England hiccuped again in sudden memory. "Canada."
"Very good," France couldn't help the dryness that crept into his voice. "You weep over America like a child with a dead dog, and completely forget about the cat."
England gave him a funny look over the rather broken metaphor, and France decided to blame it on the wine. Usually he was a bit more eloquent than that.
"Canada's the nice one," England mumbled after a minute. "He stayed so long, I didn't think he'd ever ask to leave..."
France sighed again, taking another sip of wine. "Children grow up," he repeated, mostly to himself. "As Nations, we're just lucky they grow up much slower, we can keep them with us longer. But we still have to let them go." He looked sideways at England. "Unless you plan to go pirate again and retake them by force?"

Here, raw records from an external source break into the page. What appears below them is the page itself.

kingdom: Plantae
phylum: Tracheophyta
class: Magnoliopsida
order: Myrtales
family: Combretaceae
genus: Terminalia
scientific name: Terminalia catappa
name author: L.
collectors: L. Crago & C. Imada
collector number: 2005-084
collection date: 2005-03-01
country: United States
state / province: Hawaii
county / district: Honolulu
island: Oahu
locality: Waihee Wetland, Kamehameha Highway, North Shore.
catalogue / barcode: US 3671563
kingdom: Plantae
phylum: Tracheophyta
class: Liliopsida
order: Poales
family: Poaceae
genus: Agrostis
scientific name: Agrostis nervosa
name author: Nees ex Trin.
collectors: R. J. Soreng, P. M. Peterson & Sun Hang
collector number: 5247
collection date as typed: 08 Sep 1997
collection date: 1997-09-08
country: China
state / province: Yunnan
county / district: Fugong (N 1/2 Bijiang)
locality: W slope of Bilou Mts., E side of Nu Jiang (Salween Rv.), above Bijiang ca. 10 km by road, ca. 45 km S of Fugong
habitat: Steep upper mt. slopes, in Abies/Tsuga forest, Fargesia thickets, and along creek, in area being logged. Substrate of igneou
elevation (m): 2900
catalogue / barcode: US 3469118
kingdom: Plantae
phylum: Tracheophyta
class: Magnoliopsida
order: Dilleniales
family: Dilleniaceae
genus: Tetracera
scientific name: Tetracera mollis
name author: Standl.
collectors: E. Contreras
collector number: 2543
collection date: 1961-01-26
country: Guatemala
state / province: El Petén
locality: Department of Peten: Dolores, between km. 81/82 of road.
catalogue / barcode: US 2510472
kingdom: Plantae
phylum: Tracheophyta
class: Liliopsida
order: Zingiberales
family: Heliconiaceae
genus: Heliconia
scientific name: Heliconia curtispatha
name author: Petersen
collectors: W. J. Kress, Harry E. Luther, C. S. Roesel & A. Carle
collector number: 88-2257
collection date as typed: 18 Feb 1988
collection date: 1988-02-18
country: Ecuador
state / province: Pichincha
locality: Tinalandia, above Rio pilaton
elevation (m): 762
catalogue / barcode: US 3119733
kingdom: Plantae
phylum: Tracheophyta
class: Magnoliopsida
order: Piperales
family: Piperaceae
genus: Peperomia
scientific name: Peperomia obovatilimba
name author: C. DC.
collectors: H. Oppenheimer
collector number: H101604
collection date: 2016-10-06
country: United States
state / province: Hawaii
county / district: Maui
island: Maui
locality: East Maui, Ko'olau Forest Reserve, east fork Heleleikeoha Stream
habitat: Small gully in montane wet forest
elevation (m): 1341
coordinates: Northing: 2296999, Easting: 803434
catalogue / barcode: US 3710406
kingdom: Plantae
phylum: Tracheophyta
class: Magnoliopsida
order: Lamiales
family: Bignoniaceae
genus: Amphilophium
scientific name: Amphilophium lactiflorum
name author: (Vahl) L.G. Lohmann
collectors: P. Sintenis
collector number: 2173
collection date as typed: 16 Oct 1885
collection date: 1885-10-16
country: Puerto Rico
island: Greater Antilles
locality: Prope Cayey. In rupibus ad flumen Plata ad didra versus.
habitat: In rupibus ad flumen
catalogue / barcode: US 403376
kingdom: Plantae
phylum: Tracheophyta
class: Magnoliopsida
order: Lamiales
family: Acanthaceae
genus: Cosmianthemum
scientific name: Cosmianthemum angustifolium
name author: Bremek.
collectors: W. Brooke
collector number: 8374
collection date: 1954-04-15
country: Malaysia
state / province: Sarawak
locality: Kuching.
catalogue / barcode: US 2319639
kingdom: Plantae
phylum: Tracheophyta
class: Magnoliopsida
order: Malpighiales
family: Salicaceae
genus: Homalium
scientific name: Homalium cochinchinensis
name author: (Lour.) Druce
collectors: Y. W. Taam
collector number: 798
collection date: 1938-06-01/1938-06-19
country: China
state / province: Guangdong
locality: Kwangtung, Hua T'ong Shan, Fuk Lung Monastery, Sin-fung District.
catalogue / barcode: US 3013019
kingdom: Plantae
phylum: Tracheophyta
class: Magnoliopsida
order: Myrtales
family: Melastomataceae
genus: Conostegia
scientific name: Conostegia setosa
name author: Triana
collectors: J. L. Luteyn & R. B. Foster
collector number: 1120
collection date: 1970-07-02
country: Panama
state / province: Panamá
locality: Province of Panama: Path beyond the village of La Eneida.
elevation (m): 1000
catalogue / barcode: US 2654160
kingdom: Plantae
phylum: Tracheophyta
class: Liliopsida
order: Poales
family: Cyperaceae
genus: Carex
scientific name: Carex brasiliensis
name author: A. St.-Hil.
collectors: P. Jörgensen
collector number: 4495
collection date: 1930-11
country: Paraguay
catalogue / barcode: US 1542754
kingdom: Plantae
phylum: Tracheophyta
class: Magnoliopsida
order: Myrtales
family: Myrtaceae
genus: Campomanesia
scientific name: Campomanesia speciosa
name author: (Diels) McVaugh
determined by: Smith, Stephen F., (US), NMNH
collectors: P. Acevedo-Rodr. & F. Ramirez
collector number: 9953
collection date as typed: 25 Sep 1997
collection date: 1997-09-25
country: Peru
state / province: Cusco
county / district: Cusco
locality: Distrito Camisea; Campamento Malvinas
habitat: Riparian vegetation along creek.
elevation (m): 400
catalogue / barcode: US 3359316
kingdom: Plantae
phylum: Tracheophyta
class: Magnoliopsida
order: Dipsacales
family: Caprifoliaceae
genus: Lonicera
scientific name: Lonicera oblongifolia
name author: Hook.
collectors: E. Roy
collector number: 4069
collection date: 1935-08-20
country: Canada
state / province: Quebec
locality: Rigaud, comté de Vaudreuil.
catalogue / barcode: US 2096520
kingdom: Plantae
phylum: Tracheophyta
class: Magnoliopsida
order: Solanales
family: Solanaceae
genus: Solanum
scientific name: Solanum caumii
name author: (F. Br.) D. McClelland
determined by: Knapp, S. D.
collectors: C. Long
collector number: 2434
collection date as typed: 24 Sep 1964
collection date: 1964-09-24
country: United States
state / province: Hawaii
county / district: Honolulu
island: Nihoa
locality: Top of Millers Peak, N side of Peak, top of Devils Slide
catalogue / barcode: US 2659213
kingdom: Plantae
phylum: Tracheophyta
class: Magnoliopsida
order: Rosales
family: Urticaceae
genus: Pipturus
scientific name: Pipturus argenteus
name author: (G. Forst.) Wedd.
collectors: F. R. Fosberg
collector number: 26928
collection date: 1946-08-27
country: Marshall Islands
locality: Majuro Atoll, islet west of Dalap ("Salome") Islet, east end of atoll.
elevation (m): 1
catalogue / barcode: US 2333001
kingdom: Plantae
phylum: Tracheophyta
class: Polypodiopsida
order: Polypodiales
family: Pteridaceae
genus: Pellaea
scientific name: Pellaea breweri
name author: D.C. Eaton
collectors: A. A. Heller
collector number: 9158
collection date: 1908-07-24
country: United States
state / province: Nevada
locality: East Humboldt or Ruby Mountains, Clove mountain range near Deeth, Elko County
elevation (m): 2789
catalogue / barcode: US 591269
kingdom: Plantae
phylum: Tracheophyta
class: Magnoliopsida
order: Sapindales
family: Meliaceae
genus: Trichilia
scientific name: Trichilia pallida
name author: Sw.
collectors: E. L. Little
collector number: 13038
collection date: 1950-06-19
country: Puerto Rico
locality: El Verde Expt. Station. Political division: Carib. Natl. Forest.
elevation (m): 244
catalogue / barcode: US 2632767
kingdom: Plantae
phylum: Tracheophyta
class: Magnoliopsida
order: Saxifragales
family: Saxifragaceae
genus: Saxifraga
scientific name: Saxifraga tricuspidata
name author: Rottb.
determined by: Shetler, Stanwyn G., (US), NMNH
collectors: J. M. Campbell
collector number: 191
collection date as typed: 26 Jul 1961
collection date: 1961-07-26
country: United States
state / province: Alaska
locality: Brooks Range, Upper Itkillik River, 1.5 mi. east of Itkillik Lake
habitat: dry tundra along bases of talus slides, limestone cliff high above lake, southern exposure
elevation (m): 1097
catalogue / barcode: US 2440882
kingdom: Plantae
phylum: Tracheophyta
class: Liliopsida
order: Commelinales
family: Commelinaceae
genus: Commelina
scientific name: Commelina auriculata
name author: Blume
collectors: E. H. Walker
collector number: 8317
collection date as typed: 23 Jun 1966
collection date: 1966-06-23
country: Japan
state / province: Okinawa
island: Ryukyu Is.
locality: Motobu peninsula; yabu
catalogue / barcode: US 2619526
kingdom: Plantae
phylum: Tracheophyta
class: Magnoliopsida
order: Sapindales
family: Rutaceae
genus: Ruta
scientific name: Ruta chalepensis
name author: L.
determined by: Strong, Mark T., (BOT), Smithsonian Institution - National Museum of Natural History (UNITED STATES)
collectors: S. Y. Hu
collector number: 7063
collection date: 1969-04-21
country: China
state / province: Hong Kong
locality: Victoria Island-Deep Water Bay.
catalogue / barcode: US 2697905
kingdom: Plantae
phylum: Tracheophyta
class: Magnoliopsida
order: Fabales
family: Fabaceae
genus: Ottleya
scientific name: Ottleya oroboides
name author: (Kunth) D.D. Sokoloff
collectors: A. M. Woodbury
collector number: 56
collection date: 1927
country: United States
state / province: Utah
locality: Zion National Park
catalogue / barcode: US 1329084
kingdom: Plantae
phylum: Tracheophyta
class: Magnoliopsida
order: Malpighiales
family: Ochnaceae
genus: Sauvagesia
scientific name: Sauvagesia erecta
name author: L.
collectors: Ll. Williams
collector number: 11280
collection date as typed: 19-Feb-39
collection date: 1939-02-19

England just snorted. They both knew they days of the British Empire were quite over. England stretched his arms over his head, then got up to go claim another beer, walking only slightly unsteadily. "How'd we end up like this, France?" he asked over his shoulder. "Sitting around moaning like two old grandmothers. I remember when you and Napoleon were trying to take over the world."
"Yes, and that worked out so well for us, thank you for the reminder. I remember when your Navy was something to be feared."
"It still is!" England insisted defensively. "...Ish." He closed the refrigerator with a little more force than was necessary. "Do you ever miss the days when you could just go out and kick arse instead of having to sit through boring meetings and playing politics? Not that you've ever kicked arse, France, just take my word for it."
"Oh, yes," France rolled his eyes heaven-ward. "I certainly miss the dysentery, the endless slogging through mud, the poverty, the political revolutions, the-"
"Fine fine, I get it," England flapped a hand at him to try and get him to shut up. "The infections, the leeches, the scurvy, I get it. But things were so much easier then."
"Yes, you go out and pick up a new colony by the collar and declare it yours instead of having to fight over it with other developed Nations..."
"We did that anyway," England pointed out, and France paused. Both of them were thinking of a particular incident involving Canada, French court clothes, and rather too many ribbons. "My point," England continued after a moment, struggling to remember what that point had been. "My point is that we've been tamed. We used to lead our troops into battle, now we're too busy doing paperwork."
"I, for one, will not miss the trenches,"
England shuddered. "Well no, neither will I..."
"Then you have no point," France concluded. Then he relented when he saw England starting to pout. "But perhaps you are right. The world is changing quickly now, and people are changing too."
"I wonder," England leaned back against the arm of the couch, sipping his beer. "I wonder if that will induce us to change as well."
"...I don't know," France admitted. "I don't think we can know, until it happens."
"I don't really want to change," England admitted, staring at the wall with a far-away look in his eyes. "Russia's changed a lot since his Revolution in the '20's, you know he has. And Germany... And America. He's changed so much over a hundred years..."
France didn't know what to say around the sudden lump in his throat, he just reached over to touch England's knee lightly.
"Well," England's tone brightened a bit. "At least I know that whatever else happens, you'll still be a bloody git."
France snorted in amusement. "And you, my dear, will forever be an insufferable rosbif."
England offered him a lopsided grin, and held up his bottle in toast.
And when they fell asleep much later that night, tangled up together on the couch with France's head on England's chest and England's hands tangled in France's hair, both of them clinging to the one unchanging constant in their world, well, that too was tradition.